Il est donc nécessaire de fixer un agenda minimaliste et de s’efforcer de le réaliser en priorité.  L’essentiel est de prévenir un conflit accidentel et son escalade, dans la péninsule, ainsi que d’asseoir les mesures qui restaureront la confiance disparue au niveau militaire.  On devrait débuter par la réactivation d’accords existants.  Il s’agira notamment de rétablir l’accord militaire du 19 septembre, puis la ligne directe entre les deux Corées ; de suspendre les essais nucléaires menées par la Corée du Nord et toutes les autres activités impliquant les technologies touchant les missiles balistiques ; et de s’abstenir, de la part de la Corée du Sud et des États-Unis, d’exercices conjoints à grand déploiement.  Les enjeux entourant la  suspension de la coopération militaire entre la RPDC et la République de Corée, le déploiement de dispositifs stratégiques étatsuniens dans la péninsule coréenne, la suspension des exercices conjoints entre la République de Corée, les États-Unis et le Japon, ainsi qu’une déclaration officielle, de la part de tous les six,  qui garantirait la sécurité passive, i.e. le refus de recourir ou de menacer de recourir à la force, tout ça constitue, à part égale, les enjeux qu’il presse de prendre en compte.

La création, par les six, d’un « groupe d’étude conjoint » mérite aussi d’être retenue.  Une telle initiative pourrait devenir le lieu de discussion des questions qui sont d’intérêt fondamental pour le moyen et le long terme.  Ces sujets concernent tant la résolution de la question nucléaire pour l’ensemble de la péninsule coréenne que la transition de l’état de cessez-le-feu vers un régime effectif propre à assurer la paix.  De  même importance s’alignent les enjeux relatifs à l’édification d’un environnement contribuant à la paix et à la sécurité en Asie du Nord-Est ; à la normalisation des relations entre la RPDC et le Japon, et entre les États-Unis et la RPDC ; puis aux progrès à réaliser dans les domaines du contrôle des armements et du désarmement lui-même, à la largeur du Nord-Est asiatique.  Bien entendu, il est tout à fait possible que les positions des diverses parties concernées se heurtent encore durement.  De là la valeur d’un organe consultatif tel que proposé plus haut, et qui prendrait la forme d’un groupe d’étude conjoint.  Ici, il me semble que l’idée de convoquer préalablement une réunion d’experts civils issus de la communauté internationale – comprenant aussi des participants venus des six parties impliquées – , se révélerait une étape nettement prometteuse.  En effet, des personnes concernées provenant de secteurs variés de la société civile risquent fort de mieux faire émerger des opinions limpides, créatives et empreintes d’équilibre.

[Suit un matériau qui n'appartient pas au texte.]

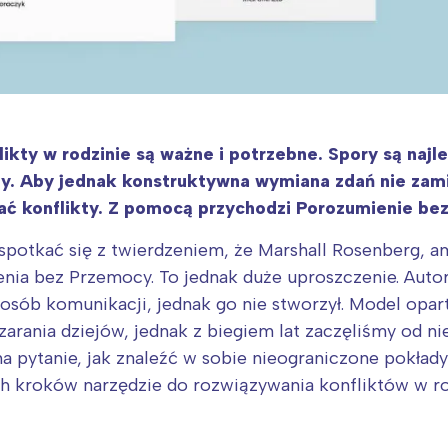
likty w rodzinie są ważne i potrzebne. Spory są na
y. Aby jednak konstruktywna wymiana zdań nie zamie
ać konflikty. Z pomocą przychodzi Porozumienie be
otkać się z twierdzeniem, że Marshall Rosenberg, am
enia bez Przemocy. To jednak duże uproszczenie. Aut
osób komunikacji, jednak go nie stworzył. Model opar
zarania dziejów, jednak z biegiem lat zaczęliśmy od n
a pytanie, jak znaleźć w sobie nieograniczone pokłady
h kroków narzędzie do rozwiązywania konfliktów w rodz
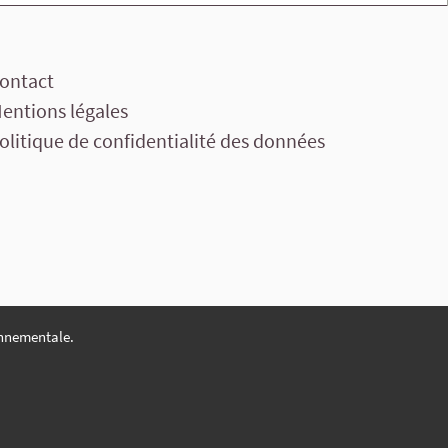
ontact
entions légales
olitique de confidentialité des données
nnementale.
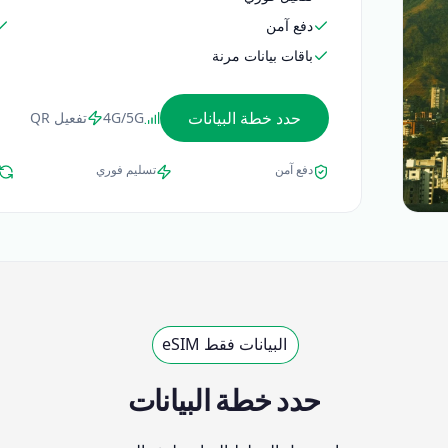
دفع آمن
باقات بيانات مرنة
حدد خطة البيانات
4G/5G
تفعيل QR
دفع آمن
تسليم فوري
البيانات فقط eSIM
حدد خطة البيانات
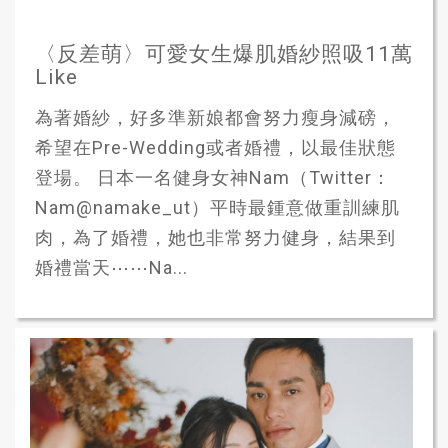
〈反差萌〉可愛女生爆肌婚紗照吸11萬
Like
為著婚紗，好多準新娘都會努力瘦身減磅，
希望在Pre-Wedding或者婚禮，以最佳狀態
登場。 日本一名健身女神Nam（Twitter：
Nam@namake_ut）平時最鍾意做重訓練肌
肉，為了婚禮，她也非常努力健身，結果到
婚禮當天⋯⋯Na...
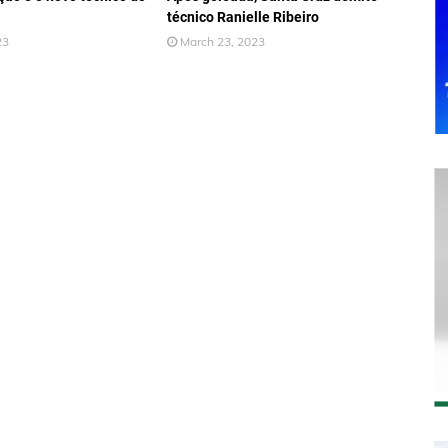
técnico Ranielle Ribeiro
23
March 23, 2023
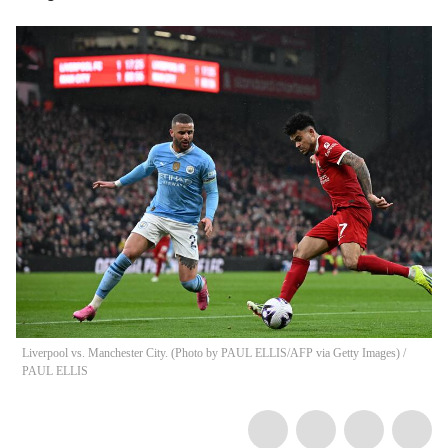
Liverpool vs. Manchester City. (Photo by PAUL ELLIS/AFP via Getty Images)
/
PAUL ELLIS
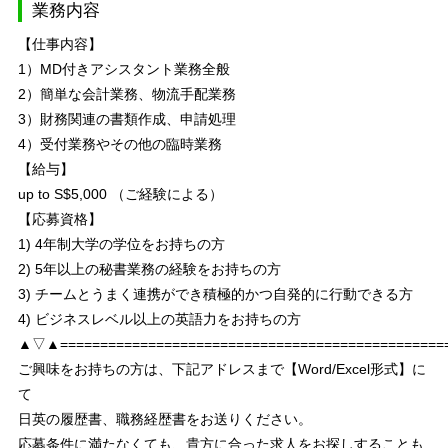
業務内容
【仕事内容】
1）MD付きアシスタント業務全般
2）簡単な会計業務、物流手配業務
3）財務関連の書類作成、申請処理
4）受付業務やその他の臨時業務
【給与】
up to S$5,000 （ご経験による）
【応募資格】
1) 4年制大学の学位をお持ちの方
2) 5年以上の秘書業務の経験をお持ちの方
3) チームとうまく連携ができ積極的かつ自発的に行動できる方
4) ビジネスレベル以上の英語力をお持ちの方
▲▽▲================================================
ご興味をお持ちの方は、下記アドレスまで【Word/Excel形式】に
て
日英の履歴書、職務経歴書をお送りください。
応募条件に満たなくても、貴方に合った求人をお探しすることも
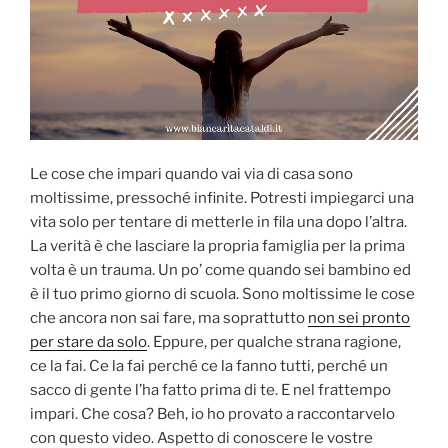
Le cose che impari quando vai via di casa sono
moltissime, pressoché infinite. Potresti impiegarci una
vita solo per tentare di metterle in fila una dopo l’altra.
La verità è che lasciare la propria famiglia per la prima
volta è un trauma. Un po’ come quando sei bambino ed
è il tuo primo giorno di scuola. Sono moltissime le cose
che ancora non sai fare, ma soprattutto
non sei pronto
per stare da solo
. Eppure, per qualche strana ragione,
ce la fai. Ce la fai perché ce la fanno tutti, perché un
sacco di gente l’ha fatto prima di te. E nel frattempo
impari. Che cosa? Beh, io ho provato a raccontarvelo
con questo video. Aspetto di conoscere le vostre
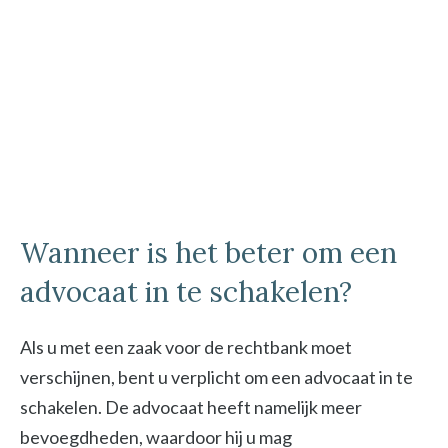
Wanneer is het beter om een
advocaat in te schakelen?
Als u met een zaak voor de rechtbank moet
verschijnen, bent u verplicht om een advocaat in te
schakelen. De advocaat heeft namelijk meer
bevoegdheden, waardoor hij u mag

Cheong Wook-Sik est directeur de l’Institut pour la paix Hankyoreh et directeur du Réseau pour la paix.

Hankyoreh est un média coréen, également disponible en édition anglaise, japonaise et chinoise, qui se présente comme « le principal média progressiste de Corée ».

[1] La déclaration commune dite du 19 septembre a été adoptée le 19 septembre 2005 à Diaoyutai, Beijing.  Les six signataires en étaient : Christopher Hill (États-Unis), Secrétaire d’État adjoint pour les affaires d’Asie Orientale et du Pacifique ; Kenichiro Sasae (Japon), Adjoint au Directeur-Général aux Affaires d’Asie et d’Océanie ; Wu Dawei (Chine), Vice-ministre des Affaires étrangères ; Song Min-soon (Corée du Sud), Ministre adjoint aux Affaires étrangères ; Kim Kye-gwan (Corée du Nord), Vice-ministre des Affaires étrangères ; et Alexander Alexeyev (Russie), Ministre adjoint des Affaires étrangères.